Attenborough during the filming of Life on Earth

2. Insects: for every one person there are over a billion of them

For every human being alive there are over a billion insects. Put together they would weigh perhaps seventy times as much as the average human being. Army Ants march in columns through the South American countryside looking for prey. Sometimes a column comprises 150,000 individuals. The flanks of the column are guarded by soldier ants who are armed with huge jaws and totally blind. Attenborough describes Army Ants swarming over snakes that he had in captivity, biting them to distraction and ultimately, to death.

3. Fish: it’s all a matter of bone or cartilage

‘You and I are more closely related to a cod than the cod is to a shark.’ It’s all a matter of bone or cartilage: 450 million years ago one group of fish developed bone in their skeletons. Their descendants became the ancestors of all backboned animals today – including humans. The other group chose cartilage – their descendants are sharks and rays… (And by the way that doesn’t make them weaker - a shark can smell blood from half a kilometre away.)

4. Birds: they’re flying dinosaurs

‘Dinosaurs today are flying around our gardens.’ 66 million years ago dinosaurs were wiped out when an asteroid crashed into Mexico – all except the birds who took to the skies and continued to evolve into some of the most extraordinary, diverse and dazzling animal species. Listen out for the swifts who can fly at speeds of 70 kph and 900 kms in a day, and the penguin who ingeniously uses a pebble to find its ideal mate.

5. Mountain Gorillas: the most peaceful of primates

The footage of Attenborough sitting with the gorillas of Rwanda is an amazing moment of TV history. Gorillas are very similar to humans in terms of sight and hearing, of life expectancy and in the way they live in family groups. But despite their fearsome reputation, they are in fact the most peaceful of primates.

Attenborough with a baby gorilla at Bristol Zoo in 1976

6. The Japanese Macaques: washing a sweet potato

Scientists studying macaques in Koshima Japan left sweet potatoes for them to eat. One macaque began washing the mud off her potato in a nearby pool and soon the others copied her.
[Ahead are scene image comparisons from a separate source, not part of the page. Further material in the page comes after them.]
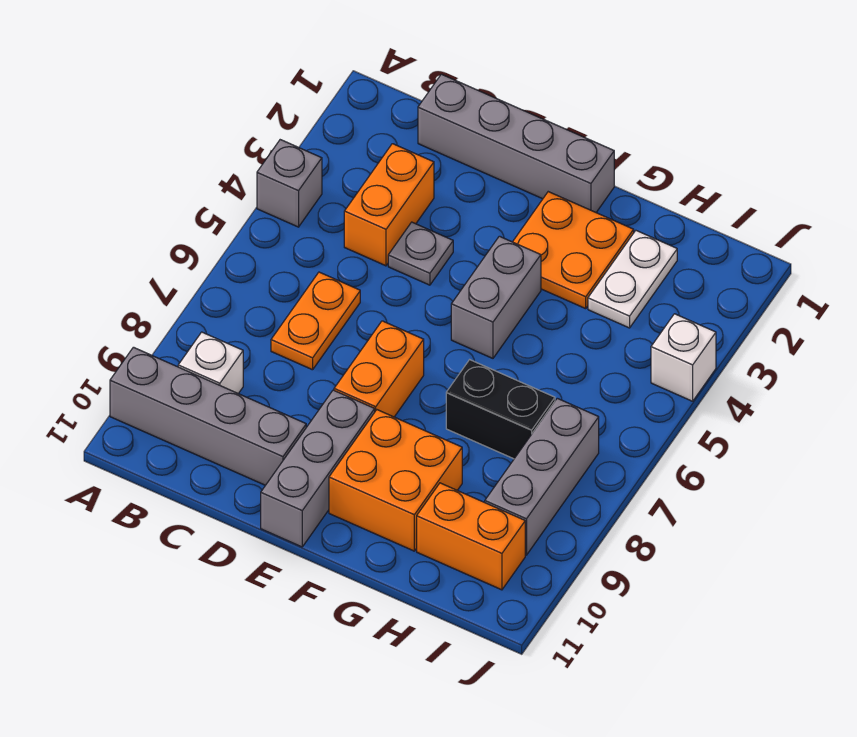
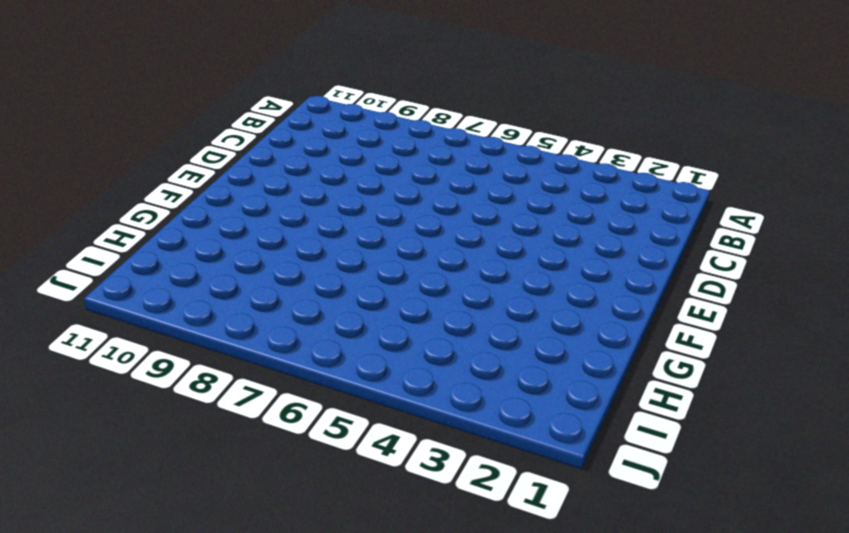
none -> grey 1x1 brick [257,140,322,227]
none -> grey 1x4 brick [110,347,306,485]
none -> white 1x1 brick [178,332,243,394]

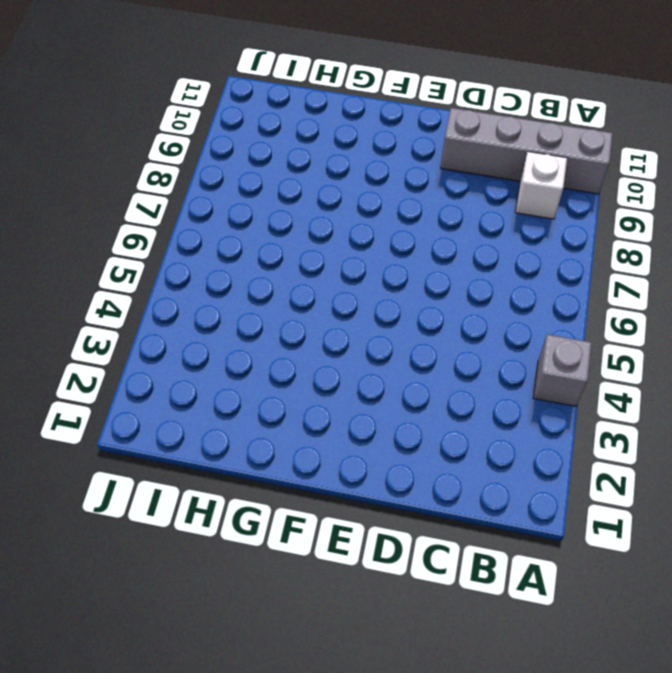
none -> grey 1x4 brick [418,74,614,212]
none -> orange 1x2 brick [344,144,434,266]
none -> orange 1x2 plate [271,272,360,370]

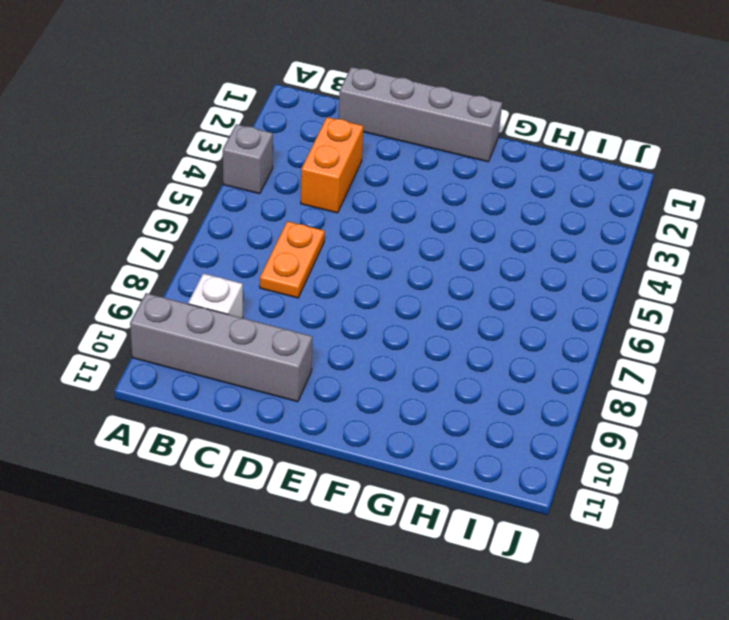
none -> grey 1x1 plate [388,222,453,285]
none -> orange 1x2 brick [334,321,424,417]
none -> grey 1x3 brick [261,390,375,547]

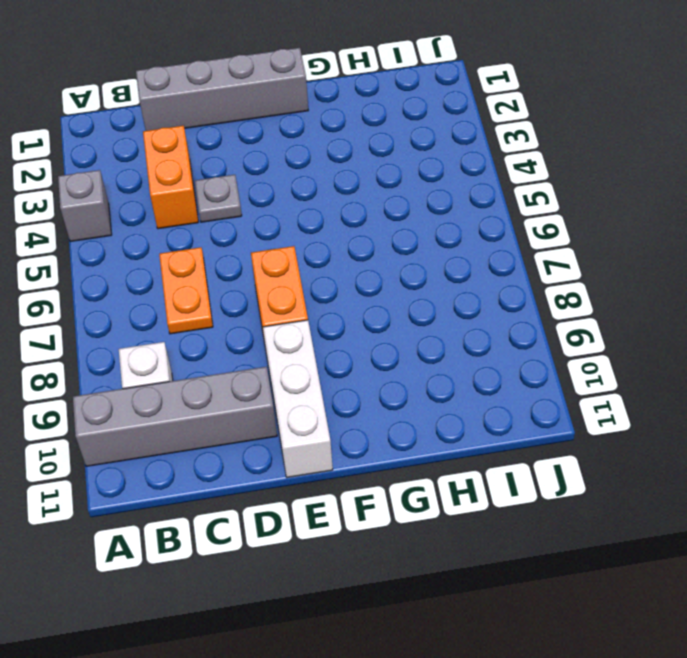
white 1x3 brick [263,320,333,478] -> grey 1x3 brick [261,390,375,547]
none -> orange 2x2 plate [513,192,634,309]
none -> grey 1x2 brick [451,236,541,358]
none -> orange 2x2 brick [329,410,462,551]

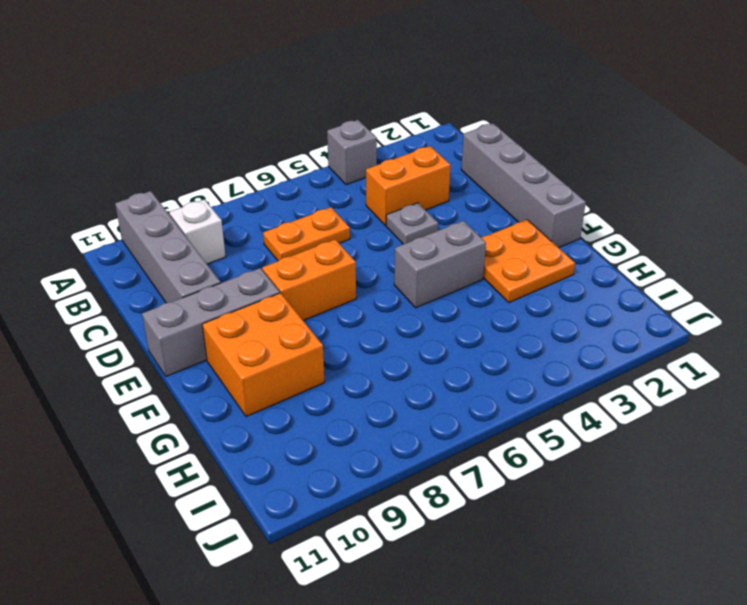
none -> black 1x2 brick [446,360,555,459]
none -> white 1x2 plate [588,231,677,328]
none -> orange 1x2 brick [417,483,525,590]

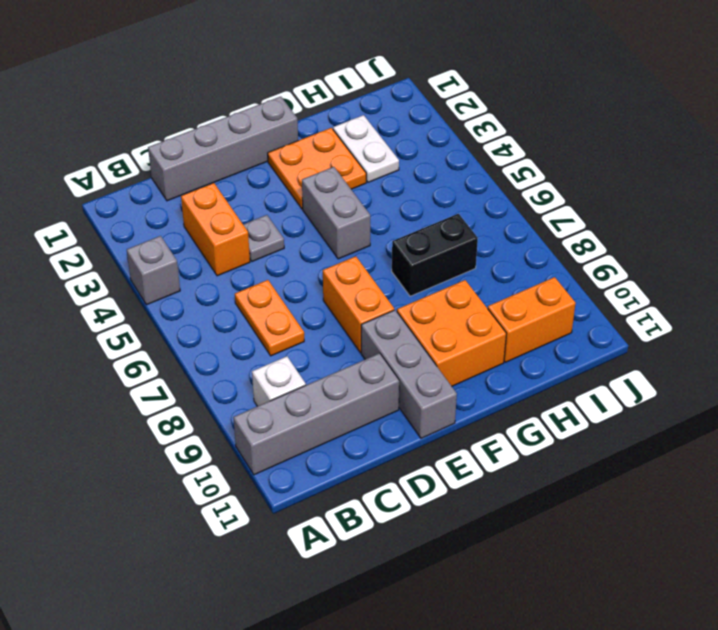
none -> grey 1x3 brick [485,398,599,555]
none -> white 1x1 brick [651,314,716,401]

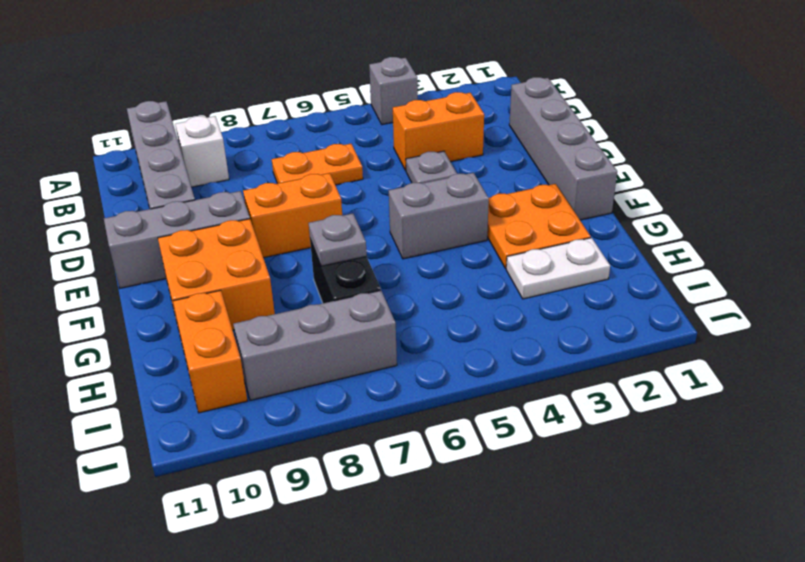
grey 1x1 plate [309,213,367,266] -> none
none -> white 1x1 brick [651,314,716,401]

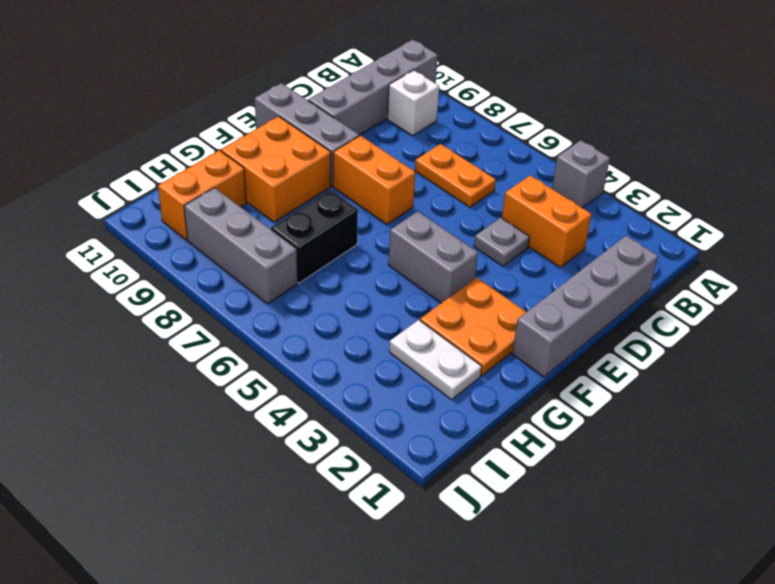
none -> white 1x1 brick [651,314,716,401]

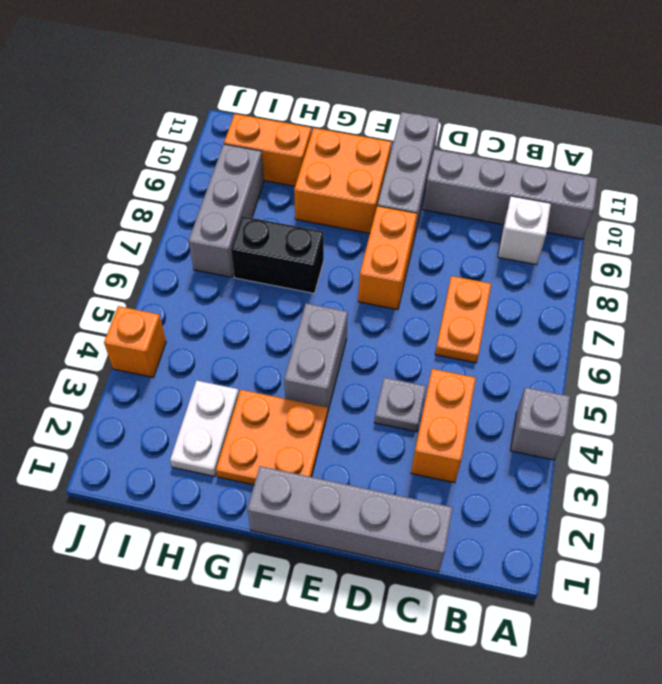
orange 1x1 brick [104,306,166,378] -> white 1x1 brick [651,314,716,401]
The action of washing their food became a universal action, one that continued long after the scientists left. Learned knowledge is how cultures start.
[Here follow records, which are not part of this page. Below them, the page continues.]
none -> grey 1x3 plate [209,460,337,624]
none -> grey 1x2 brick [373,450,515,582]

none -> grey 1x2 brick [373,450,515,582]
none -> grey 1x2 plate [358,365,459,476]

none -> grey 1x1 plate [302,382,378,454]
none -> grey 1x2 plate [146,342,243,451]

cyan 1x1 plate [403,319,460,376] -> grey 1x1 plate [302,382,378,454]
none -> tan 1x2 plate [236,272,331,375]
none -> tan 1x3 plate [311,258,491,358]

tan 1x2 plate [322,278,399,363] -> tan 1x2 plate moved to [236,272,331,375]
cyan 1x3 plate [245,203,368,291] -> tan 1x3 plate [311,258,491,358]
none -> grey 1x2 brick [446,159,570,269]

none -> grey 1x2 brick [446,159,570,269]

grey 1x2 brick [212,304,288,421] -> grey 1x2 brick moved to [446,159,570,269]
7. Humans: it is up to us to care for the planet and creatures

Attenborough considers the history of life as a calendar year – for the first five or six months there was only bacteria. Fish arrived in the second week of November. Humans only came on the scene in the evening of 31st December. How have we been so successful? One reason he believes is our ability to communicate so thoughts and ideas are not limited to a single generation. He ends “We are now by far the most powerful single species that has ever existed on earth. That power brings great responsibility. It is now up to us to care for the planet and for all the other creatures for whom it is home.”